Instruction ::
Please give the count of lines below with the string "resuming" in them, and no other words.

Exercise inputs ::

= Beginning of Section =

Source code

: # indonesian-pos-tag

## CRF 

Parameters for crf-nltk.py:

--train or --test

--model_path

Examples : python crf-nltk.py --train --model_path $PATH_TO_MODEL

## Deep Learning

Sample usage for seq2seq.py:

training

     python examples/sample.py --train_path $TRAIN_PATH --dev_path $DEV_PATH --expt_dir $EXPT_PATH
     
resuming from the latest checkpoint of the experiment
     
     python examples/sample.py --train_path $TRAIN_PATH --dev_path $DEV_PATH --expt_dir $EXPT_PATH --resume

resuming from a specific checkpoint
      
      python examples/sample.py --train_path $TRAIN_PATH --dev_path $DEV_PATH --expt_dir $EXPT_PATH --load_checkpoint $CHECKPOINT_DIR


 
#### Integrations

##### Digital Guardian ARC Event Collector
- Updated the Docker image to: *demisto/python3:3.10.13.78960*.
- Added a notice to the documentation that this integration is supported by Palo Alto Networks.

= End of Section =

Answer section ::
2